***** RECORDS SHOWN
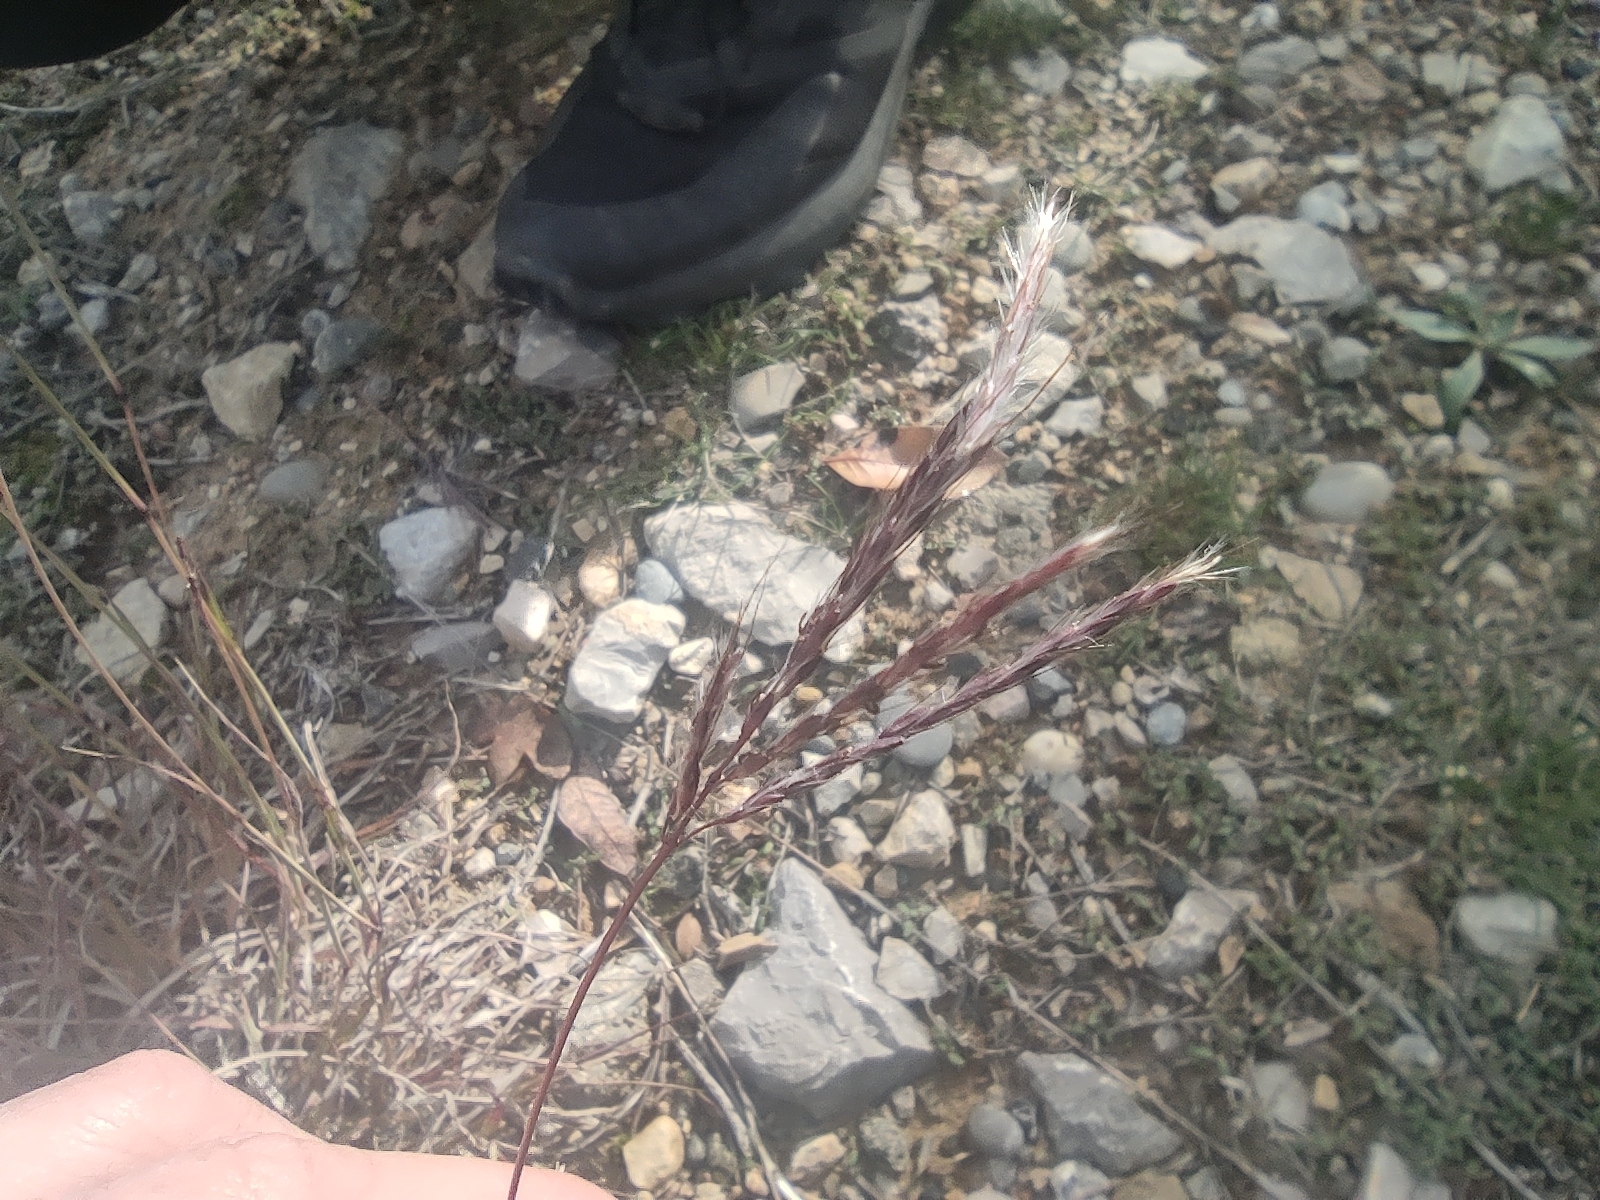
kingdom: Plantae
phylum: Tracheophyta
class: Liliopsida
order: Poales
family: Poaceae
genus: Bothriochloa
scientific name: Bothriochloa ischaemum
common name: Yellow bluestem
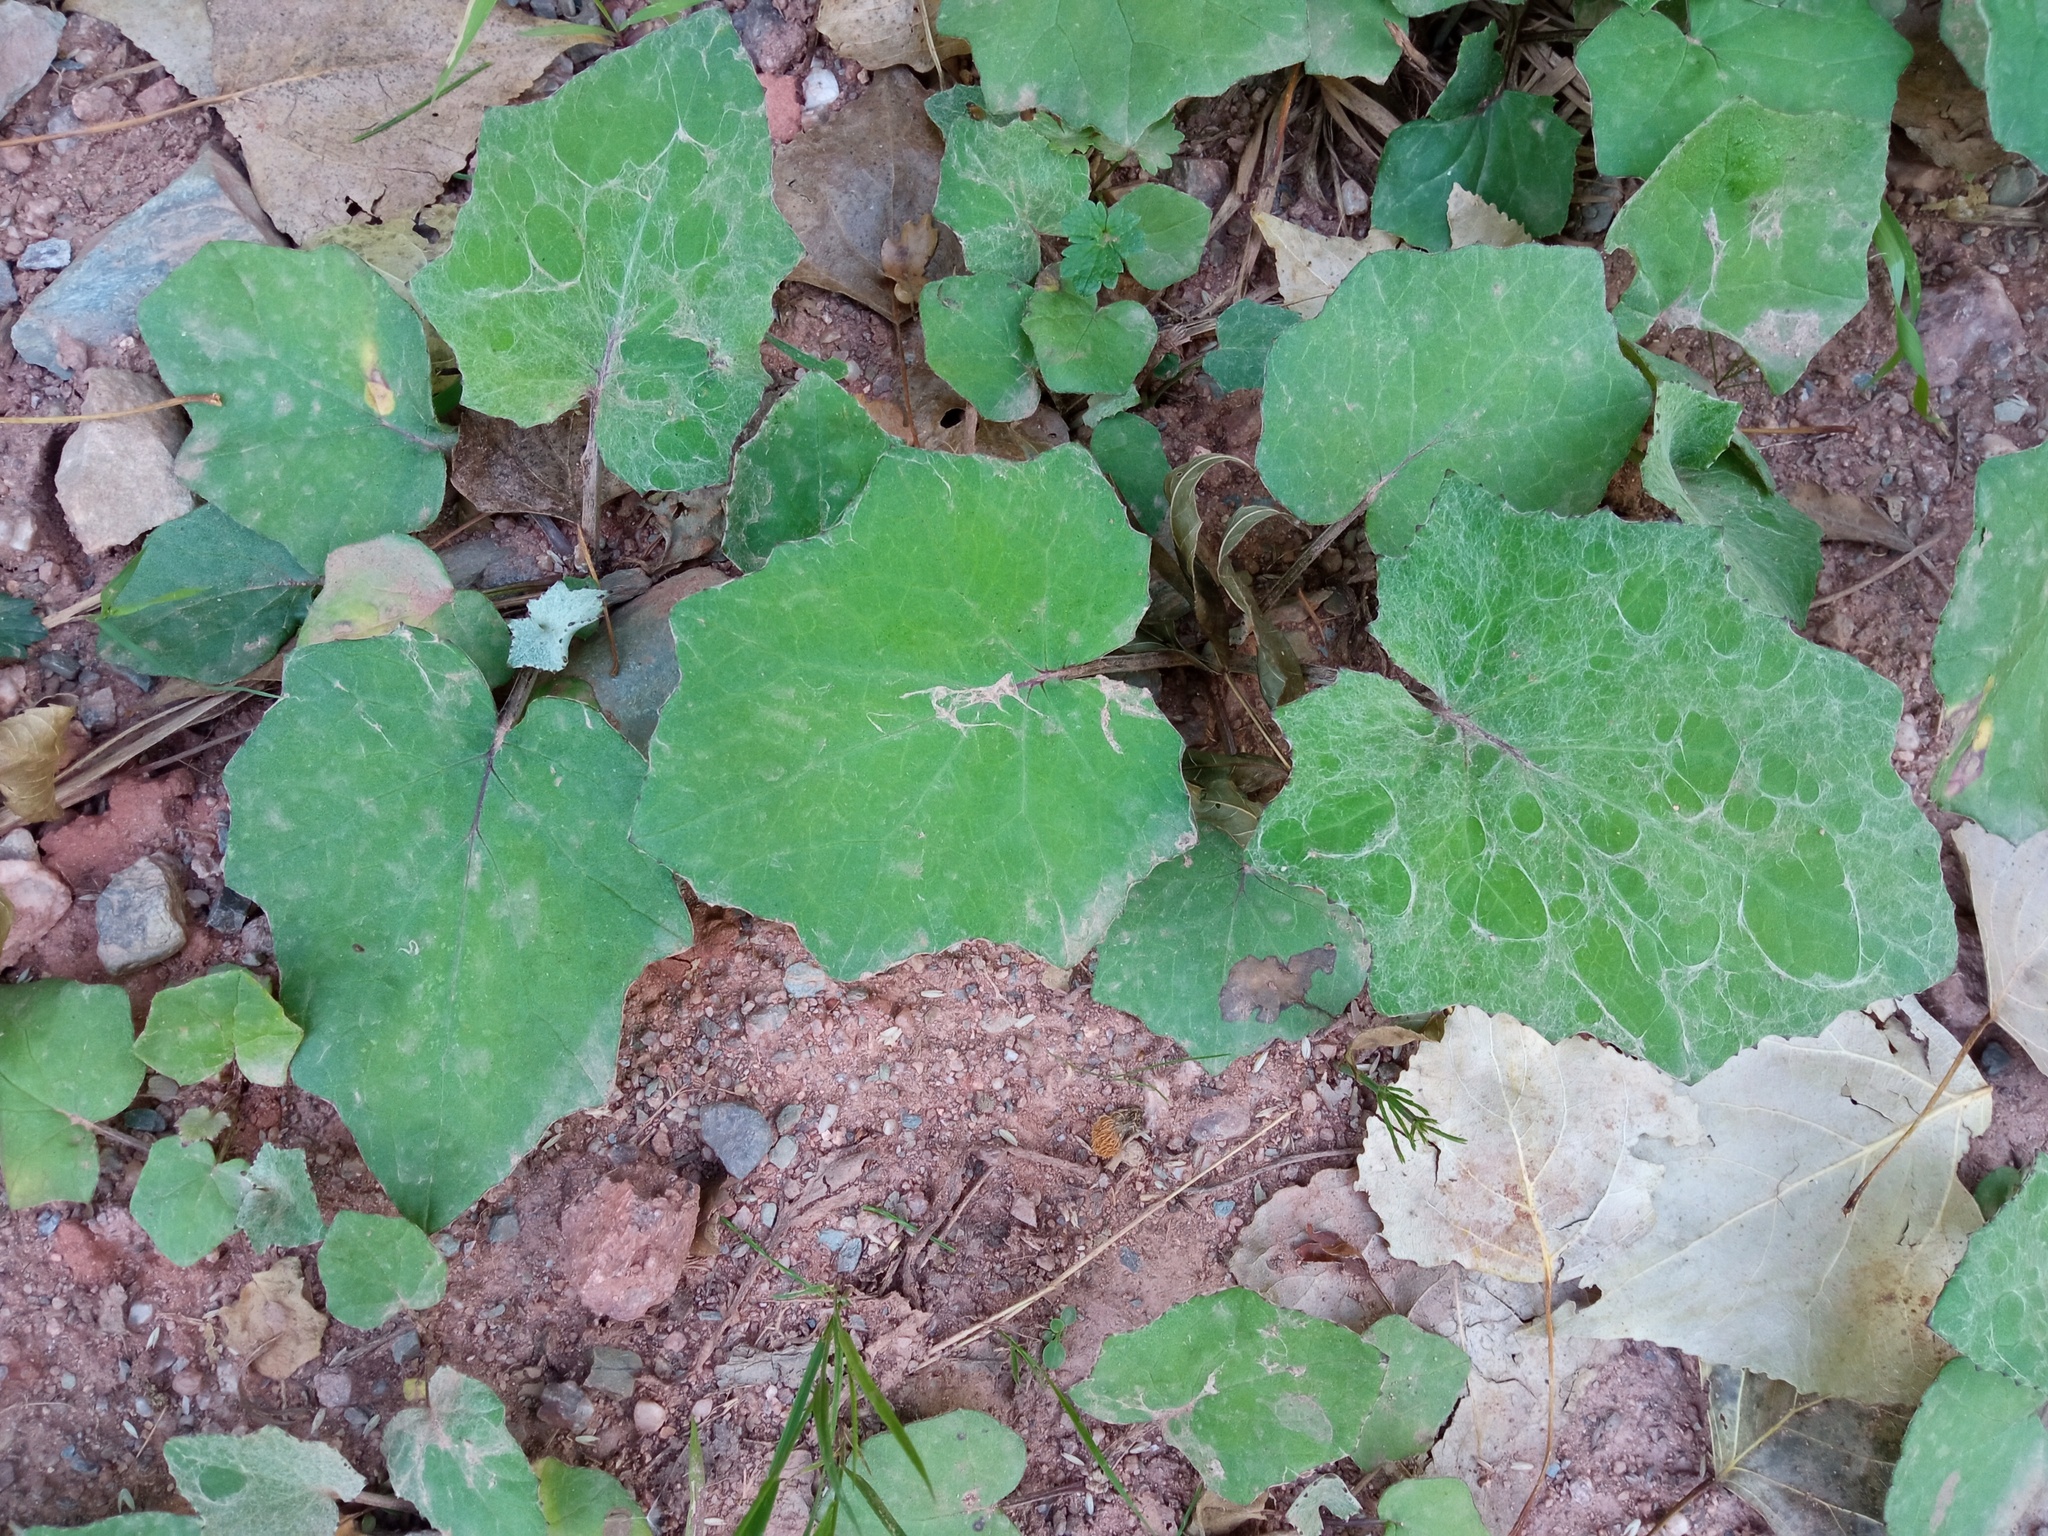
**********
* [TASK PROMPT]: Reproduce every text line from the entries above word for word, leaving out the pictures.

* [REPLY]:
kingdom: Plantae
phylum: Tracheophyta
class: Liliopsida
order: Poales
family: Poaceae
genus: Bothriochloa
scientific name: Bothriochloa ischaemum
common name: Yellow bluestem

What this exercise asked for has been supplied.